(Data listing)

- - - -

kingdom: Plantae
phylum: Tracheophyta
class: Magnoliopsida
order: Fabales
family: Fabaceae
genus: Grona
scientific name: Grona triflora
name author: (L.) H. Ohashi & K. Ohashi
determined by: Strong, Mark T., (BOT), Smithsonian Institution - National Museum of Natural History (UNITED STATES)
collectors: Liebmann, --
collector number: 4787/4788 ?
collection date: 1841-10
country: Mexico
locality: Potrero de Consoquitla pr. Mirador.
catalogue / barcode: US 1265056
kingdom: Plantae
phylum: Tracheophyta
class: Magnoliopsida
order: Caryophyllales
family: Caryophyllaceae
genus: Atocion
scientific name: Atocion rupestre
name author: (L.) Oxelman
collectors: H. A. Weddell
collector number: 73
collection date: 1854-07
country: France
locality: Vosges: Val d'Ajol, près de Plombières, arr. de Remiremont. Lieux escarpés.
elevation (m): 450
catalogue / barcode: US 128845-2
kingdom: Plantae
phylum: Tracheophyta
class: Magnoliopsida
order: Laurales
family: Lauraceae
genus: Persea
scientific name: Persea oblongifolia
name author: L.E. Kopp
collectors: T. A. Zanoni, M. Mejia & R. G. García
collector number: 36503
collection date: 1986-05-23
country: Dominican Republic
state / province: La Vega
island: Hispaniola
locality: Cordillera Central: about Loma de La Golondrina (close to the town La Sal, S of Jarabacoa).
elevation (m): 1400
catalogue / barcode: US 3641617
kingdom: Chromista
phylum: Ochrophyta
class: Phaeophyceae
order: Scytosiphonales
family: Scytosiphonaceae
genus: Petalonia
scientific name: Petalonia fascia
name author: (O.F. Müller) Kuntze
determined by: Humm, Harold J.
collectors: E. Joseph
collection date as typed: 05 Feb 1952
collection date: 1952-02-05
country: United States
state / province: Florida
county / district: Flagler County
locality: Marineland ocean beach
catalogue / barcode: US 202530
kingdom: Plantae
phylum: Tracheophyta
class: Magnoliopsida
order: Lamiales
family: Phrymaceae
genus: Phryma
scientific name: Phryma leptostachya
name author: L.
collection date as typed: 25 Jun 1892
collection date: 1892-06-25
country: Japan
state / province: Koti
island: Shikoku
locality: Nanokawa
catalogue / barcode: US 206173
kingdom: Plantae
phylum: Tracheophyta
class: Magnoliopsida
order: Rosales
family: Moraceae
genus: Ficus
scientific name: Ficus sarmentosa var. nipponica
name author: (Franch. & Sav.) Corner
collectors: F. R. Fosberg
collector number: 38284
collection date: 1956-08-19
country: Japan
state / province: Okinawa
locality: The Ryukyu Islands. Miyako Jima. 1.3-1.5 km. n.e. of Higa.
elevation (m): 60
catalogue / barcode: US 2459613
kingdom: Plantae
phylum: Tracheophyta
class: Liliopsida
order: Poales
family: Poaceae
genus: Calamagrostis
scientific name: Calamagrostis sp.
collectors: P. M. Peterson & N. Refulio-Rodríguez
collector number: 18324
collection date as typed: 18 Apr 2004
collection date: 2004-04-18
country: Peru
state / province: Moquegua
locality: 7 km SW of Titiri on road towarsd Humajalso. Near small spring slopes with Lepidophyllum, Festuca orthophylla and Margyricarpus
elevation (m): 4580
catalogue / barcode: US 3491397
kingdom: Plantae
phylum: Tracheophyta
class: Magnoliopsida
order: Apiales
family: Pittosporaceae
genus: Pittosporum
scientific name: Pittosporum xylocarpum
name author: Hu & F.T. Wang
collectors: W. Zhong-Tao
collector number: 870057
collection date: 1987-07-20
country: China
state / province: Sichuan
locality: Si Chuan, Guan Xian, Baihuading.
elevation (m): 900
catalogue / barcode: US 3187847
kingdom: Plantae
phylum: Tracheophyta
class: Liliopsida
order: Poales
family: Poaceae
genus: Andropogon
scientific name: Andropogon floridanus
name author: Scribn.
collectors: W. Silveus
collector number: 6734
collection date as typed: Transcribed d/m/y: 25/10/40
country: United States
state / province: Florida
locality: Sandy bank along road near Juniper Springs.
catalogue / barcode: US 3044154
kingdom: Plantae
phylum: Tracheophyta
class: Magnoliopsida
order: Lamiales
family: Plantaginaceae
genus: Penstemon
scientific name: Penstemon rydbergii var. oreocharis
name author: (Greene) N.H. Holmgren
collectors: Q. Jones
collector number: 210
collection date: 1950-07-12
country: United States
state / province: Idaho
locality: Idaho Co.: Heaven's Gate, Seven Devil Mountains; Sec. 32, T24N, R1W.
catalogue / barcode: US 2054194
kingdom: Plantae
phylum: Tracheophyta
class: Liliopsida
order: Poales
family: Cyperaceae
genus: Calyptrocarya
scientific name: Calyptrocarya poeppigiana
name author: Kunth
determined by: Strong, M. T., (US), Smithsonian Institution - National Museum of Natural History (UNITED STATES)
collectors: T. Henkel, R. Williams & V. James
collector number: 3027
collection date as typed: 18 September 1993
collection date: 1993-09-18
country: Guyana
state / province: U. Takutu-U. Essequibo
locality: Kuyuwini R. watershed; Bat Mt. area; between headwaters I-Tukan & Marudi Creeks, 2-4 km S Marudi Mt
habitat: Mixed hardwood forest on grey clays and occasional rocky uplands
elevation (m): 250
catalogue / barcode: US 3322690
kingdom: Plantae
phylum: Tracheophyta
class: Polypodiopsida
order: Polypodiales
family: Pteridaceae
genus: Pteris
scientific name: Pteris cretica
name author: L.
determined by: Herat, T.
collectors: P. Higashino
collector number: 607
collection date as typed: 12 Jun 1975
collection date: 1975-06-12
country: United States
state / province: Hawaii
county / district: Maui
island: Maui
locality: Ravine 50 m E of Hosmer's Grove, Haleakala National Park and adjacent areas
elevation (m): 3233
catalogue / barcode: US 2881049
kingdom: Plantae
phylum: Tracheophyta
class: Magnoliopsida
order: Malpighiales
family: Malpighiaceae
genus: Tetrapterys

- - - -

Arrange the lines as a two-column CSV with columns "field" and "value", one row per line. Start with the line containing "family: Cyperaceae" and go through the line containing "collection date: 1975-06-12". Put each field name and each value in its own quoted cell, and replace any line breaks with spaces.

field,value
"family:","Cyperaceae"
"genus:","Calyptrocarya"
"scientific name:","Calyptrocarya poeppigiana"
"name author:","Kunth"
"determined by:","Strong, M. T., (US), Smithsonian Institution - National Museum of Natural History (UNITED STATES)"
"collectors:","T. Henkel, R. Williams & V. James"
"collector number:","3027"
"collection date as typed:","18 September 1993"
"collection date:","1993-09-18"
"country:","Guyana"
"state / province:","U. Takutu-U. Essequibo"
"locality:","Kuyuwini R. watershed; Bat Mt. area; between headwaters I-Tukan & Marudi Creeks, 2-4 km S Marudi Mt"
"habitat:","Mixed hardwood forest on grey clays and occasional rocky uplands"
"elevation (m):","250"
"catalogue / barcode:","US 3322690"
"kingdom:","Plantae"
"phylum:","Tracheophyta"
"class:","Polypodiopsida"
"order:","Polypodiales"
"family:","Pteridaceae"
"genus:","Pteris"
"scientific name:","Pteris cretica"
"name author:","L."
"determined by:","Herat, T."
"collectors:","P. Higashino"
"collector number:","607"
"collection date as typed:","12 Jun 1975"
"collection date:","1975-06-12"